Essa estratégia é facilitada pela crise do PSDB, que vive um dos seus piores momentos na política brasileira, mesmo que o impeachment da presidente Dilma Rousseff parecesse pôr tudo a seu favor. Aécio Neves (PSDB-MG), que chegou a bater na trave em 2014, está fora da sucessão presidencial, assim como o senador José Serra (PSDB-SP), ambos desgastados pela crise ética. A bola da vez é o governador Geraldo Alckmin, de São Paulo, que ocupa o vértice do sistema de poder sob controle do PSDB, mas não tem o mando do partido. Presidente licenciado da legenda, Aécio sobreviveu às medidas cautelares do Supremo Tribunal Federal (STF), que foram rejeitadas pelo Senado, é o aliado principal de Temer e tem uma carta na manga, a eventual candidatura de Luciano Hulk, de quem é compadre, correndo por fora da legenda. Para complicar ainda mais, o prefeito de São Paulo, João Doria, pode ir à luta se estiver em melhores condições do que Alckmin.
Discurso único
Com Temer e Alckmin neutralizados, Lula e Bolsonaro nadam de braçada, cada qual ampliando a influência eleitoral à custa do medo que o outro provoca em parcelas do eleitorado que se vê sem alternativas robustas na disputa. Até agora, Lula explorou principalmente a resiliência dos militantes do partido e da base eleitoral cativa, sobretudo os 13 milhões de famílias beneficiadas por seu programa de transferência de renda. Isso o manteve à tona, mesmo já estando condenado pelo juiz federal Sérgio Moro, de Curitiba, na Operação Lava-Jato. Agora, Lula parte para a ofensiva, restabelece conexões com as oligarquias nordestinas e explora o crescimento de Bolsonaro, para reagrupar os setores de esquerda que haviam se descolado do PT na crise ética e que começam a vê-lo novamente como alternativa de poder e “um mal menor”.
Bolsonaro também se aproveita dessa recidiva de Lula, se colocando como a única alternativa capaz de barrar a volta de Lula ao poder e o bolivarianismo, ao mesmo tempo em que adota um discurso autoritário e moralista, seja em relação aos costumes, seja quanto aos métodos de combate à corrupção. Também resgata velhas bandeiras nacionalistas, que já estiveram nas mãos de Lula, mas foram perdidas por causa dos escândalos, como a defesa da Petrobras e do pré-sal, além da Amazônia e suas jazidas minerais. Mas do ponto de vista da narrativa eleitoral, está funcionando.

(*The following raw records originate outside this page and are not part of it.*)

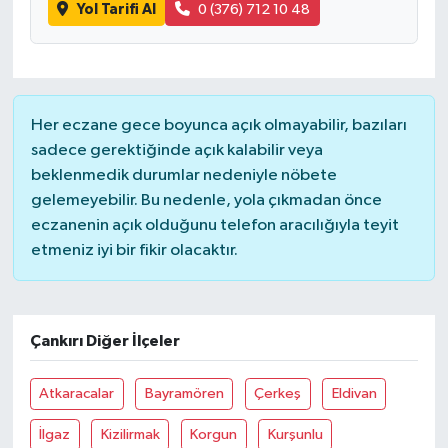
Yol Tarifi Al
0 (376) 712 10 48
Her eczane gece boyunca açık olmayabilir, bazıları
sadece gerektiğinde açık kalabilir veya
beklenmedik durumlar nedeniyle nöbete
gelemeyebilir. Bu nedenle, yola çıkmadan önce
eczanenin açık olduğunu telefon aracılığıyla teyit
etmeniz iyi bir fikir olacaktır.
Çankırı Diğer İlçeler
Atkaracalar
Bayramören
Çerkeş
Eldivan
İlgaz
Kizilirmak
Korgun
Kurşunlu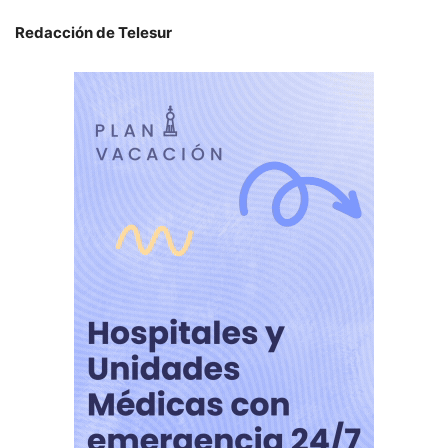
Redacción de Telesur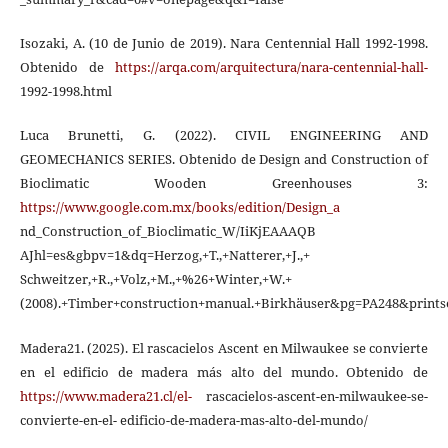
Isozaki, A. (10 de Junio de 2019). Nara Centennial Hall 1992-1998.
Obtenido de
https://arqa.com/arquitectura/nara-centennial-hall-
1992-1998.html
Luca Brunetti, G. (2022). CIVIL ENGINEERING AND
GEOMECHANICS SERIES. Obtenido de Design and Construction of
Bioclimatic Wooden Greenhouses 3:
https://www.google.com.mx/books/edition/Design_a
nd_Construction_of_Bioclimatic_W/IiKjEAAAQB
AJhl=es&gbpv=1&dq=Herzog,+T.,+Natterer,+J.,+
Schweitzer,+R.,+Volz,+M.,+%26+Winter,+W.+
(2008).+Timber+construction+manual.+Birkhäuser&pg=PA248&prints
Madera21. (2025). El rascacielos Ascent en Milwaukee se convierte
en el edificio de madera más alto del mundo. Obtenido de
https://www.madera21.cl/el-
rascacielos-ascent-en-milwaukee-se-
convierte-en-el- edificio-de-madera-mas-alto-del-mundo/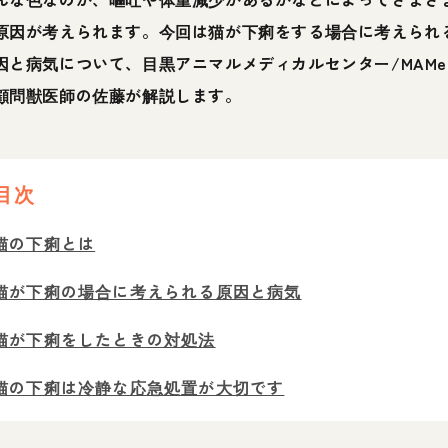
原因が考えられます。今回は猫が下痢をする場合に考えられ
因と病気について、目黒アニマルメディカルセンター/MAMe
顧問獣医師の佐藤が解説します。
目次
猫の下痢とは
猫が下痢の場合に考えられる原因と病気
猫が下痢をしたときの対処法
猫の下痢は冷静な応急処置が大切です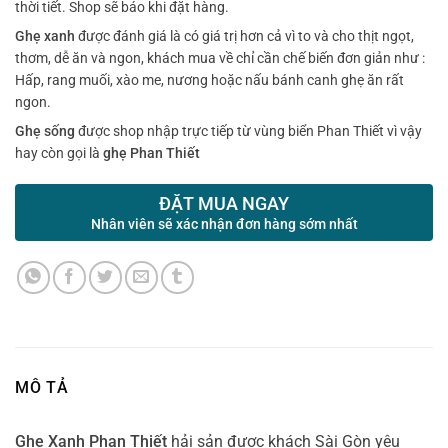
thời tiết. Shop sẽ báo khi đặt hàng.
Ghẹ xanh
được đánh giá là có giá trị hơn cả vì to và cho thịt ngọt,
thơm, dễ ăn và ngon, khách mua về chỉ cần chế biến đơn giản như :
Hấp, rang muối, xào me, nương hoặc nấu bánh canh ghẹ ăn rất
ngon.
Ghẹ sống
được shop nhập trực tiếp từ vùng biển Phan Thiết vì vậy
hay còn gọi là
ghẹ Phan Thiết
ĐẶT MUA NGAY
Nhân viên sẽ xác nhận đơn hàng sớm nhất
MÔ TẢ
Ghẹ Xanh Phan Thiết
hải sản được khách Sài Gòn yêu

Candidato dos setores que defendiam uma intervenção militar, Bolsonaro inverte a equação: seria um militar no poder eleito por um regime civil. Isso seduz setores que deixam de vê-lo como ameaça à democracia, sem considerar que o golpe pode vir depois, mas que também não estão muito preocupados com isso, desde que seus interesses econômicos imediatos sejam atendidos.
O discurso único da elite política contra a Lava-Jato facilita muito a vida de Lula e Bolsonaro. Nada disso significa, porém, que ambos cheguem juntos ao segundo turno das eleições, isso é muito difícil, porque o medo que ambos disseminam pode convergir para outro candidato, com perfil ético e democrático, no decorrer do debate eleitoral.